Flowing through the police line, they charged at the digger.

Jostled in the stampede, my leg caught on something or someone and before I realised what was happening I had lost my footing and was propelled forwards into bodies and darkness, unable to get my hands up or gain purchase on anything or anyone.

For a brief moment I felt myself sail through the air, then with an ‘oof’ I landed on someone’s back. Possibly one of the adult scouts. Someone else fell over us. I wriggled out of the scrum to discover I was only metres away from the metal dragon.

In the booth the driver chuckled at the chaos beneath and swung the claw to empty its load onto the growing mound of debris.

But this time it didn’t fall as easy as icing sugar. This time there were clots and sticks and clumps in it.

And something shiny and metallic that caught the sun as it tumbled onto the pile.

I realised someone next to me was on his knees shouting. Sam.

I couldn’t make out what he was saying at first. Well, that’s not true. I could make it out quite clearly in fact. I was just having a job of processing it. Because what he was saying seemed wrong and surreal and completely out of place.

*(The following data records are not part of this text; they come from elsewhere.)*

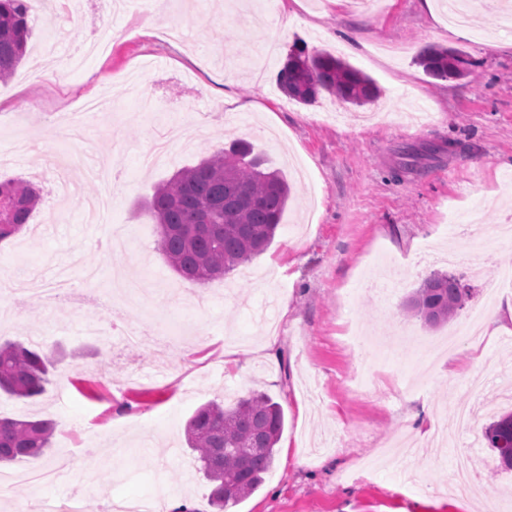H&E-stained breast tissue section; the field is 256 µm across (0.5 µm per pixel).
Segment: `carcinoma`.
Listing matches in <instances>:
<instances>
[{"mask_svg":"<svg viewBox=\"0 0 512 512\" xmlns=\"http://www.w3.org/2000/svg\"><path fill=\"white\" fill-rule=\"evenodd\" d=\"M30 0H0V78L13 76L25 56L30 36ZM299 62L285 63L279 86L304 105L325 92L343 103L362 106L382 95L374 79L326 51L298 48ZM418 63L434 79L463 76L460 54L426 47ZM291 189L271 170L252 144L236 140L197 164L185 167L154 187L148 212L158 228V248L183 280L204 284L223 278L264 253L272 243ZM0 197L12 203L0 242L30 223L39 194L23 179L0 181ZM468 298L458 281L446 274L426 278L407 301L426 324L440 326L454 317ZM52 353L14 343L0 344V391L18 398L42 395L50 383ZM282 406L264 394H251L226 406L216 400L200 405L187 421L186 442L196 469L213 484L212 512H224L253 494L273 468L276 445L284 429ZM55 426L49 420L0 417V464L41 456L50 448ZM495 452L500 439H512V411L497 416L482 430ZM257 452L249 453L247 449Z\"/></svg>","mask_w":512,"mask_h":512,"instance_id":"carcinoma-1","label":"carcinoma"}]
</instances>
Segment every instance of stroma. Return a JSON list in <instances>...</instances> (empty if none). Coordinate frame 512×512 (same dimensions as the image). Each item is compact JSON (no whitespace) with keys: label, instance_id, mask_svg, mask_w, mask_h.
Instances as JSON below:
<instances>
[{"label":"stroma","instance_id":"stroma-1","mask_svg":"<svg viewBox=\"0 0 512 512\" xmlns=\"http://www.w3.org/2000/svg\"><path fill=\"white\" fill-rule=\"evenodd\" d=\"M143 0H81L78 13L30 14L28 54L0 81V180L37 182L39 204L25 228L0 245V275L14 281L66 270L82 282L97 271L100 333L67 303L0 294V342L52 351L45 394L0 392V416L50 419L57 427L40 458L1 465L0 475H33L0 487V512H52L63 491L84 494V512L112 498L165 495L173 506L206 505L211 485L185 475L192 453L185 426L201 404H233L254 392L279 402L285 426L272 470L226 512H489L512 498V472L498 470L482 428L512 409V329L480 347L464 341L433 366L420 342L439 341L466 311L431 328L409 313V296L429 276H454L471 304L484 284L512 269V241L497 244L471 271L472 245L460 223L512 220V33L498 9L449 24L441 0H167L166 21L139 24ZM303 45L343 58L373 78L381 97L361 107L321 96L289 99L278 73ZM427 46L459 51L464 75L442 81L417 62ZM45 67L41 84L31 69ZM112 108L90 113L82 140L60 144L50 131L59 105L77 111L103 94ZM236 139L280 169L291 198L269 248L226 278L183 282L158 249L157 226L142 208L154 186ZM403 178L389 173L407 145H446ZM76 153L121 169L111 221L87 207L102 185L62 193L54 159ZM124 229L131 251L101 250ZM375 336L411 330L414 341L374 357L343 341L345 321ZM136 324L184 339L167 368L153 352L112 357L122 329ZM475 405L472 432L457 408ZM408 439L417 450L357 479L365 461ZM479 450L490 500L467 503L450 488L456 456ZM69 475L36 482L62 457ZM433 487L419 495L416 485Z\"/></svg>","mask_w":512,"mask_h":512}]
</instances>
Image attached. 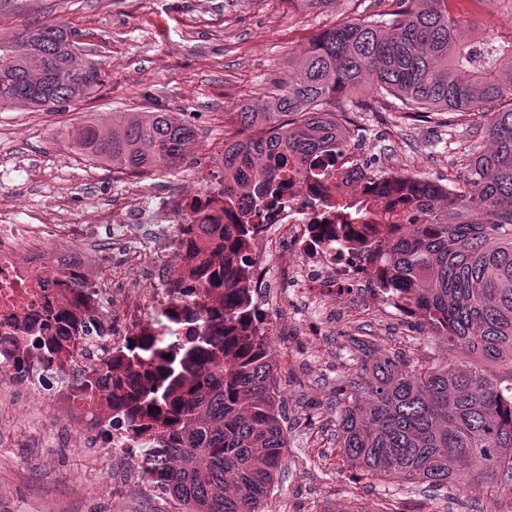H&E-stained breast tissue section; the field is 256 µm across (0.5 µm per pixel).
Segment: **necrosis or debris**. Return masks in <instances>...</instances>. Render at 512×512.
Returning <instances> with one entry per match:
<instances>
[{
	"label": "necrosis or debris",
	"mask_w": 512,
	"mask_h": 512,
	"mask_svg": "<svg viewBox=\"0 0 512 512\" xmlns=\"http://www.w3.org/2000/svg\"><path fill=\"white\" fill-rule=\"evenodd\" d=\"M342 159L327 155L304 175L289 174L288 189L277 205L253 214L245 256L252 273V301L276 303L266 285L271 267L289 242L297 261L286 275L302 298L365 293L368 260L351 252L331 225L336 212L328 195L343 178ZM211 167L201 168L193 192L171 191L142 208L126 206L87 212L83 223L62 219L13 223L0 211V381L22 389L17 402L25 418L54 405L55 430L93 433L97 445L122 457L134 489L148 492L152 458L143 440L127 427L137 412V393L149 385L140 368L127 360L143 337L172 350L173 360L158 363L167 376L162 391L174 398L182 387L171 372L182 368V353L209 317L224 314L223 289L204 285L203 270L224 267V235L216 233L206 254H199L197 226L225 223ZM130 232L150 224L161 248L125 257L130 285H112V266L90 271L82 262L46 249L49 241H96L101 225ZM95 375L100 390L86 397L81 382Z\"/></svg>",
	"instance_id": "obj_1"
}]
</instances>
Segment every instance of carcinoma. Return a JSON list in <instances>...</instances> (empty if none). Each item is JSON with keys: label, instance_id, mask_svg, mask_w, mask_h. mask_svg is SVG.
Segmentation results:
<instances>
[{"label": "carcinoma", "instance_id": "cac0c4a2", "mask_svg": "<svg viewBox=\"0 0 512 512\" xmlns=\"http://www.w3.org/2000/svg\"><path fill=\"white\" fill-rule=\"evenodd\" d=\"M457 0H394L389 20L359 19L322 31L296 57L285 84L227 113L240 135L224 140V210L245 219L277 189L293 162L302 173L320 156L351 153L354 113L336 96L370 83L409 113L467 112L470 135L490 149L468 159V178L450 191L415 176L369 188L399 203L394 213L336 189V218L349 242L380 268L377 287L408 300L448 358L411 365L374 337L354 339L360 372L336 410V445L367 476L422 483L438 493L454 483L473 492L503 477L512 493V0H474L509 23L508 39H487ZM75 33L60 22L27 23L0 39V111H50L102 84L80 61ZM77 149L131 174L167 172L195 138L168 112H114L104 131L90 119L65 131ZM252 225H223L227 262L242 259ZM196 356L207 387L174 401L144 395L134 425L147 447L164 449L152 481L186 512H263L286 438L271 348L257 341L224 363L209 337Z\"/></svg>", "mask_w": 512, "mask_h": 512}]
</instances>
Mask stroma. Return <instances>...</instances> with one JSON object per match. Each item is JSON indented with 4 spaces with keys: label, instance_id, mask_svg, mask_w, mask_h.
Returning <instances> with one entry per match:
<instances>
[{
    "label": "stroma",
    "instance_id": "1",
    "mask_svg": "<svg viewBox=\"0 0 512 512\" xmlns=\"http://www.w3.org/2000/svg\"><path fill=\"white\" fill-rule=\"evenodd\" d=\"M386 0H331L309 9L298 0H0V37L22 24L60 21L78 34L77 55L99 61L103 82L90 96L51 111L0 112V209L15 223L67 207L70 221L91 209L147 194L188 190L205 162L222 152L236 127L226 112L288 81L290 56L327 26L387 11ZM371 103L359 113L354 149L374 171L394 168L453 186L466 179L476 139L468 115L417 121L396 98L336 99L337 110ZM163 110L191 123L195 144L178 172L133 178L80 155L67 128L101 125L116 112ZM279 333L274 350L285 401L287 449L265 512H512V494L490 497L456 485L428 497L421 484L363 479L336 449V405L355 372L350 340L375 337L415 365L441 359L447 345L416 315L358 295L298 304L291 294L266 306ZM18 388L0 391V512H178L160 492H123L122 462L83 448L77 436L50 434L49 412L19 422Z\"/></svg>",
    "mask_w": 512,
    "mask_h": 512
}]
</instances>
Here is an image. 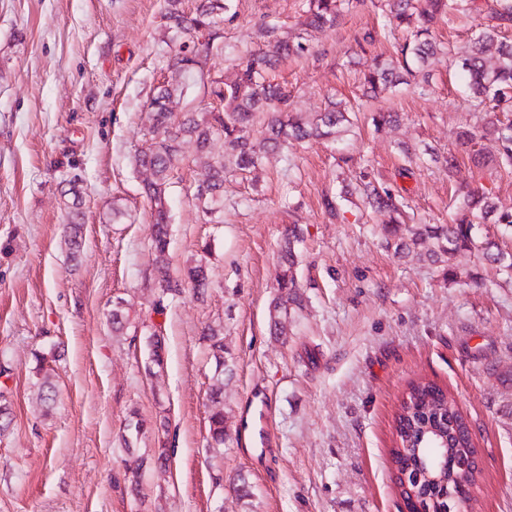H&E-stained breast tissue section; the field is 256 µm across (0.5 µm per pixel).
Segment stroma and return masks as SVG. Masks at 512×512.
<instances>
[{"label":"stroma","mask_w":512,"mask_h":512,"mask_svg":"<svg viewBox=\"0 0 512 512\" xmlns=\"http://www.w3.org/2000/svg\"><path fill=\"white\" fill-rule=\"evenodd\" d=\"M206 66L229 78L230 59L265 47L260 24L303 39L306 51L268 77L299 107L354 100L358 75L394 53L379 39L358 46L377 13L353 9L338 26L302 32V0H223ZM165 0H0V401L12 423L0 433V512H399L389 450L409 382L435 380L456 398L481 450L474 512H512V278L474 254L450 263L406 262L381 245L380 226L358 197L338 219L325 194L359 173L403 184L426 224L450 223L453 191L481 186L512 208V173L430 161L399 180V143L447 155L472 123L447 61L434 62L426 94L400 86L371 110L403 113L399 127L367 124L337 141L294 144L292 162L269 155L248 177L224 181V207L203 216L193 197L205 175L186 162L167 190L170 272L210 244L211 287L160 299L152 280L149 174L130 157L150 125L147 103L169 54L185 43L163 29ZM84 226L71 261L63 226ZM302 225L298 275L305 307L285 336H269L278 243ZM130 314L123 335L110 312ZM224 327V413L229 439L206 446L215 366L201 340ZM166 340L162 372L146 375L148 338ZM64 352L50 414L33 399L35 354ZM266 399L270 455L242 450L252 392ZM169 418V461L139 488L127 473L121 434L131 410ZM245 480L247 498L232 489Z\"/></svg>","instance_id":"stroma-1"}]
</instances>
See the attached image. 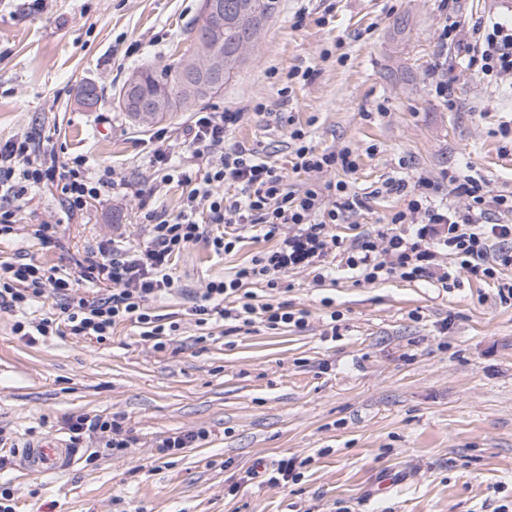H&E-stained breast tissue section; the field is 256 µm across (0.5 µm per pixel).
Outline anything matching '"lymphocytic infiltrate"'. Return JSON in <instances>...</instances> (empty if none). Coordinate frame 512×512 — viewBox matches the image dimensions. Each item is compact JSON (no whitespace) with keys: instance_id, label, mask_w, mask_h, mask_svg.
Returning a JSON list of instances; mask_svg holds the SVG:
<instances>
[{"instance_id":"obj_1","label":"lymphocytic infiltrate","mask_w":512,"mask_h":512,"mask_svg":"<svg viewBox=\"0 0 512 512\" xmlns=\"http://www.w3.org/2000/svg\"><path fill=\"white\" fill-rule=\"evenodd\" d=\"M468 67L475 73L503 79L512 76V23H476L471 28ZM242 118L241 113L213 111L196 113L191 126L192 156L200 160L201 174L189 190L182 211L167 219L155 210H143L140 221L148 229L146 241L131 244L122 240L101 243L87 253L78 267V279L56 277L32 262L0 261V310L22 312L44 298L46 291L59 296L58 313L36 322L18 321L15 332L28 337L48 336L67 328L75 336L103 341L116 324L131 322L142 328L148 340L174 335L177 322H162L151 311L153 303L175 289L170 270L185 248L208 241L215 252H229L235 241L210 236L208 224H236L260 228L264 238L277 246L255 256L233 275L210 281L193 308L199 324L213 315L250 327L262 323L276 329L304 327V318L288 312L285 305L255 302L243 286L263 282L278 285L282 273L295 267L313 266L315 281L326 278L318 260L336 246L330 227L341 224L361 210L365 201L345 181L328 187L310 184L301 191L286 188L280 169L246 148L226 149L224 142ZM293 169L309 175L331 170L351 174L358 168L357 151L345 147L320 151L311 145L303 129H293ZM11 179L5 195L23 198L29 187L55 188L66 212L87 211L105 190L114 189L113 172L91 177L81 158L59 164L53 146L36 150L29 138H16L0 146V175ZM456 195L469 198L466 210L430 196L429 180L411 182L404 178L386 180L381 190L407 197L405 210L392 221L408 225L404 234L378 232L360 238L346 264L369 282L392 277H428L448 284L454 275L436 262L438 254L457 260L460 269L497 282L501 302L512 301V281L498 279L500 269L512 267V225L492 222L495 211H512V195L494 193L489 182L461 172L448 177ZM108 282L112 289L102 296L71 295L75 281ZM73 442L84 437H107L116 452L127 449L129 441L121 424L101 417L80 416L68 421Z\"/></svg>"}]
</instances>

But his words had an immediate effect on the nearby police sergeant who checked over the bucket and immediately started waving his arms back and forth at the driver: cease, desist.

‘Halt now,’ he ordered.

The security team complied.

This time even the digger obeyed him.

When the engine ceased, for a moment, there was a speck of calm. But it was the eye of the storm.

Sam’s voice was still frantic but had taken on a weary breathlessness.

‘Stop, stop,’ he was shouting. ‘That’s a pelvis. You’re disturbing human bones.’